RAF Chinook helicopters are on their way to the region. Australia is sending two C130 airplanes of its own and is considering joining Washington in combat operations against the IS. And so the list goes on.

But while the case for intervention on humanitarian grounds to save the lives of thousands of fleeing refugees is overwhelming, there is now the risk of what is known as "mission creep"; of a small, narrowly defined operation ballooning out of control, sucking in Western countries into a lengthy conflict with no clear exit.

Already there are calls from some politicians - including the former Defence Secretary Liam Fox - for Britain to join America in a combat role.

Analysts point out that however many refugees are escorted to safety, the fact remains that they have lost their homes to an invasive, extremist force that remains in place and will continue to threaten the whole region for as long as it exists.

Others contend that the West has already done enough damage in Iraq by invading in 2003, on the false pretext of finding Saddam Hussein's non-existent "Weapons of Mass Destruction", and it should now leave the area well alone.

So, just what are the risks of mission creep in Iraq?

Shifting objectives

Image copyright AP
Image caption US troops were present in Iraq from 2003 until 2011

Today the West's objectives in Iraq are relatively clear: save as many refugees as possible from slaughter by IS jihadists, push back IS forces from the Kurdish capital Irbil and support the elected government in Baghdad.

Western politicians are fond of saying "there will be no boots on the ground" but in practice there are already growing numbers of US military personnel deployed to Iraq behind the scenes.

What if advice and air power alone are not enough to prevent the IS from taking more towns in Iraq and Kurdistan? What if Baghdad itself or the cities of Kirkuk or Irbil look threatened?

The risk of a mission's objectives shifting away from their original confines increase substantially when you are not in control of events on the ground.

Civilian casualties

Image copyright AFP
Image caption Around 5,500 civilians have been killed in the last six months, according to the UN

When US warplanes or drones fire precision-guided missiles at IS positions exposed in the open on the flat plains of northern Iraq and Kurdistan, there is little risk of causing civilian casualties. But the vast majority of IS jihadists are firmly embedded in residential areas like Mosul in Iraq and Raqqa in Syria.

Already Iraqi government airstrikes around Mosul have led to reports of civilian casualties, leading to accusations of a Shia-dominated government attacking Sunni civilians.

The West has already been blamed for the deadly violence that followed the US-led invasion of 2003, so its leaders will not want to be accused of having more blood on their hands.

Military casualties

Image copyright AFP
Image caption The Peshmerga have received help from recent US airstrikes on IS positions

The nightmare scenario for Washington and its allies is the downing of a warplane and the capture alive of its crew as hostages.

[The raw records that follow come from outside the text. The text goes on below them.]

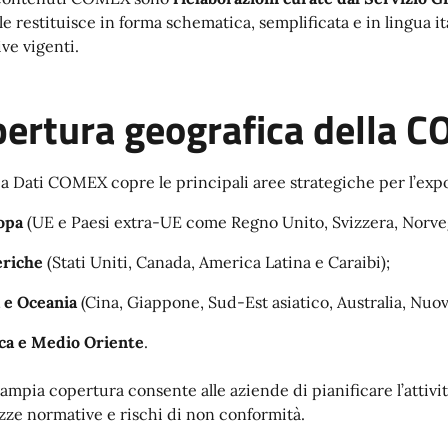
 le restituisce in forma schematica, semplificata e in lingua
ve vigenti.
ertura geografica della 
a Dati COMEX copre le principali aree strategiche per l’export
opa
(UE e Paesi extra-UE come Regno Unito, Svizzera, Norveg
riche
(Stati Uniti, Canada, America Latina e Caraibi);
 e Oceania
(Cina, Giappone, Sud-Est asiatico, Australia, Nuov
ca e Medio Oriente
.
ampia copertura consente alle aziende di pianificare l’atti
zze normative e rischi di non conformità.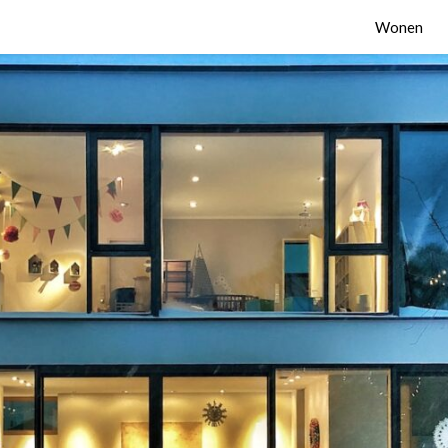
Wonen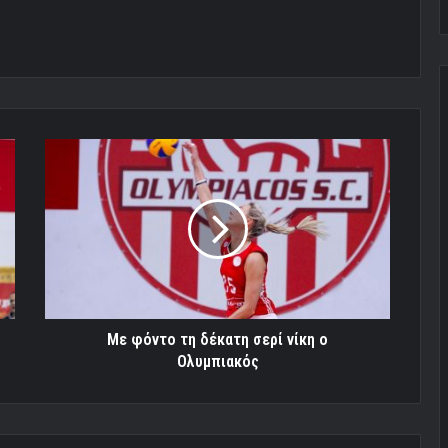
Με
φόντο
τη
δέκατη
σερί
νίκη
ο
Ολυμπιακός
Με φόντο τη δέκατη σερί νίκη ο
Ολυμπιακός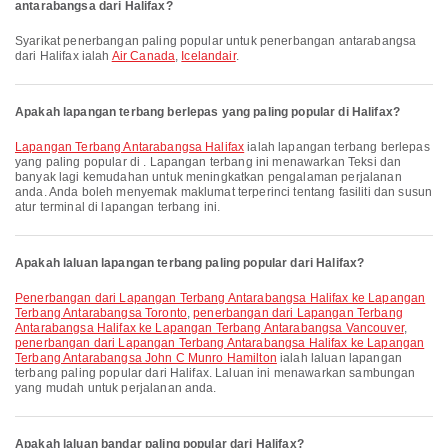
antarabangsa dari Halifax?
Syarikat penerbangan paling popular untuk penerbangan antarabangsa
dari Halifax ialah
Air Canada
,
Icelandair
.
Apakah lapangan terbang berlepas yang paling popular di Halifax?
Lapangan Terbang Antarabangsa Halifax
ialah lapangan terbang berlepas
yang paling popular di . Lapangan terbang ini menawarkan Teksi dan
banyak lagi kemudahan untuk meningkatkan pengalaman perjalanan
anda. Anda boleh menyemak maklumat terperinci tentang fasiliti dan susun
atur terminal di lapangan terbang ini.
Apakah laluan lapangan terbang paling popular dari Halifax?
penerbangan dari Lapangan Terbang Antarabangsa Halifax ke Lapangan
Terbang Antarabangsa Toronto
,
penerbangan dari Lapangan Terbang
Antarabangsa Halifax ke Lapangan Terbang Antarabangsa Vancouver
,
penerbangan dari Lapangan Terbang Antarabangsa Halifax ke Lapangan
Terbang Antarabangsa John C Munro Hamilton
ialah laluan lapangan
terbang paling popular dari Halifax. Laluan ini menawarkan sambungan
yang mudah untuk perjalanan anda.
Apakah laluan bandar paling popular dari Halifax?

An organisation that has already made extensive use of social media to broadcast its numerous beheadings, crucifixions and amputations can be expected to take maximum advantage of such a prize for propaganda and recruitment.

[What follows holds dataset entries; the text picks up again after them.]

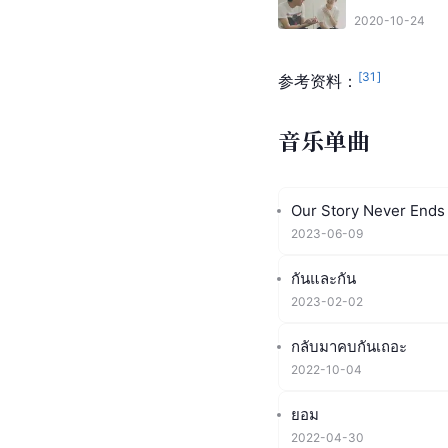
2020-10-24
[
31
]
参考资料：
音乐单曲
Our Story Never Ends
2023-06-09
กันและกัน
2023-02-02
กลับมาคบกันเถอะ
2022-10-04
ยอม
2022-04-30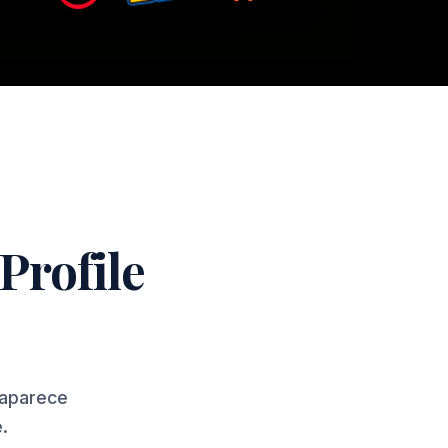
Profile
 aparece
.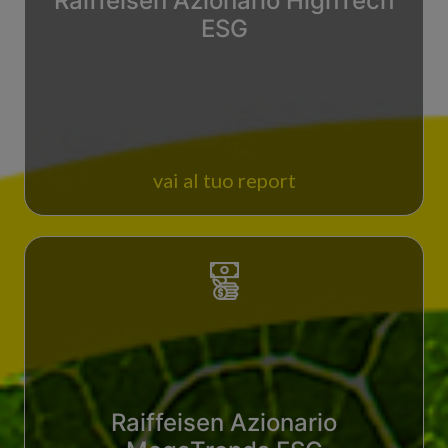
Raiffeisen Azionario HighTech
ESG
vai al tuo report
Raiffeisen Azionario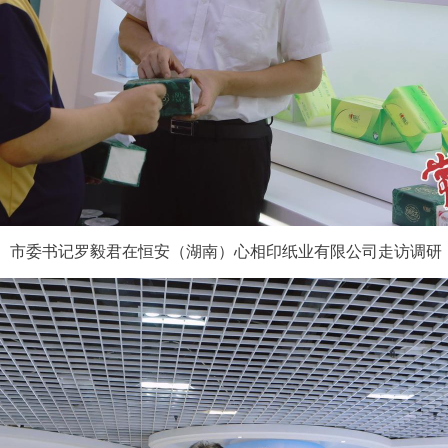
市委书记罗毅君在恒安（湖南）心相印纸业有限公司走访调研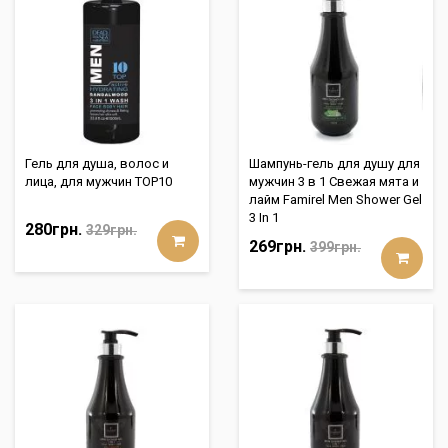
Гель для душа, волос и
Шампунь-гель для душу для
лица, для мужчин ТОР10
мужчин 3 в 1 Свежая мята и
лайм Famirel Men Shower Gel
3 In 1
280грн.
329грн.
269грн.
399грн.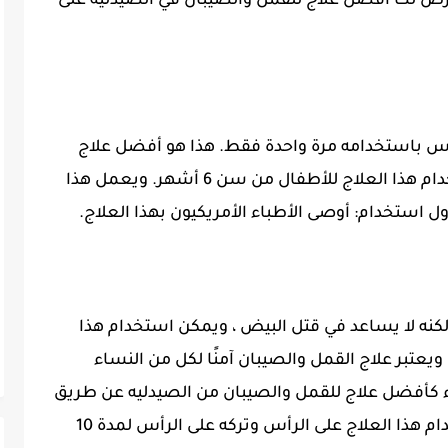
نعرض لك أفضل علاج للقمل والصيبان في الصيدلية على
رأس باستخدامه مرة واحدة فقط. هذا هو أفضل علاج
للقمل والصيبان من الصيدلية. يمكن استخدام هذا العلاج للأطفال من سن 6 أشهر. ويعمل هذا
اول استخدام: أوصى الأطباء الأمريكيون بهذا العلاج.
كنه لا يساعد في قتل البيض ، ويمكن استخدام هذا
 أشهر فما فوق ، ويعتبر علاج القمل والصيبان آمنًا لكل من النساء
ء كأفضل علاج للقمل والصيبان من الصيدليه عن طريق
التمشيط الأولي للشعر ، حيث يمكن استخدام هذا العلاج على الرأس وتركه على الرأس لمدة 10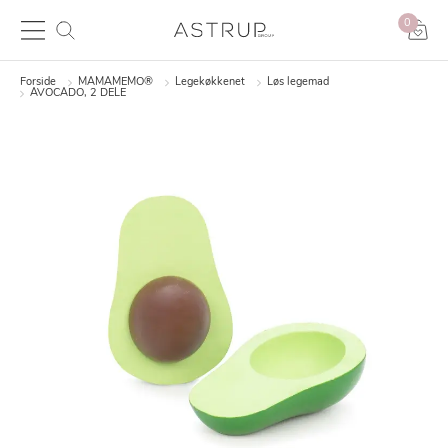
0
Forside
MAMAMEMO®
Legekøkkenet
Løs legemad
AVOCADO, 2 DELE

Today opinion polls in the UK show considerably more public support for military action against IS than there was for airstrikes against Syrian regime forces last year. But that support could soon wither away if those countries coming to the aid of Baghdad and Irbil started taking serious casualties.

Intelligence on exactly what usable weapons IS have in their arsenals is incomplete and military planners will be making their calculations based on a worse-case scenario - that IS have some capability to shoot planes out of the sky.

'Blowback' in the UK

Image copyright Al Hayat TV
Image caption Three Britons appeared in an Islamic State recruitment video in June

To some degree, this risk already exists. Around 500 UK nationals are estimated to have gone to Syria to become jihadists with most joining Islamic State, which straddles both countries, Syria and Iraq.

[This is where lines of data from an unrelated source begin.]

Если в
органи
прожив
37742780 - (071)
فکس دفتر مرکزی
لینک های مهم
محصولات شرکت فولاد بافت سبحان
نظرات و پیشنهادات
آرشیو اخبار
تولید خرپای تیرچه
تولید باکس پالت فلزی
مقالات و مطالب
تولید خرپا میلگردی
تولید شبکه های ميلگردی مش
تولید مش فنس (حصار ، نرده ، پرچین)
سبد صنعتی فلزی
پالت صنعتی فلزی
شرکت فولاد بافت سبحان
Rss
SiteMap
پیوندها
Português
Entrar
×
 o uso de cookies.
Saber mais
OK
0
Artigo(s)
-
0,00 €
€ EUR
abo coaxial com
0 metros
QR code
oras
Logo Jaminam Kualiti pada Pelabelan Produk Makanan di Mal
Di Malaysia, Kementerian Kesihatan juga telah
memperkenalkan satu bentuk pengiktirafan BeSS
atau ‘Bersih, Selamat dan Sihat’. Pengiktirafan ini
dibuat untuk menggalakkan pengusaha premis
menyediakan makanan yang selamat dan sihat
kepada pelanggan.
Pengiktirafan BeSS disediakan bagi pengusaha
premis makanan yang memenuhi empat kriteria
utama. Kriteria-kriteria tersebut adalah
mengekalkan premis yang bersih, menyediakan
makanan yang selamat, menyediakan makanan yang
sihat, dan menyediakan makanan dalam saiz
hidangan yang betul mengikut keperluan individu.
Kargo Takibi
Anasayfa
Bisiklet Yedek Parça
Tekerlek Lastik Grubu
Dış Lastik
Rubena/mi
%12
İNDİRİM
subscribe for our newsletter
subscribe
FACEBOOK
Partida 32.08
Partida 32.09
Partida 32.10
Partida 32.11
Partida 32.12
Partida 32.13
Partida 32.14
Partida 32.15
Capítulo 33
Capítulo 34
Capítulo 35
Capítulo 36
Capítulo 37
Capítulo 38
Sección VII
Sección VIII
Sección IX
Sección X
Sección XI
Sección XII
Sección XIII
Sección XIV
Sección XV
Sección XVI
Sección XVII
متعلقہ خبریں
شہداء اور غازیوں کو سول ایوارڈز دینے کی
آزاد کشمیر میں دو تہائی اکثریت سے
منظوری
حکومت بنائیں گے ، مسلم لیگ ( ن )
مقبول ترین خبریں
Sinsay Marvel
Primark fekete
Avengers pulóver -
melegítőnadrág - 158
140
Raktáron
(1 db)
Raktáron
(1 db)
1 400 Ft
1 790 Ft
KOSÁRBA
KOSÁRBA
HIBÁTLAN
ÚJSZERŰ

At least half are believed to have returned to Britain. Police counter-terrorism officials and MI5 have made contingency plans that assume that with no sign of an end to the conflicts in Syria and Iraq, the number of returning British jihadists will only grow year by year, with a small minority at risk of committing acts of violence in the UK.

But that risk can rise dramatically when there is a compelling rallying cry for revenge by online jihadists. Once British forces become linked to the deaths of "martyred" Islamic State fighters then the risk of "blowback" to Britain and revenge attacks in the UK will inevitably increase.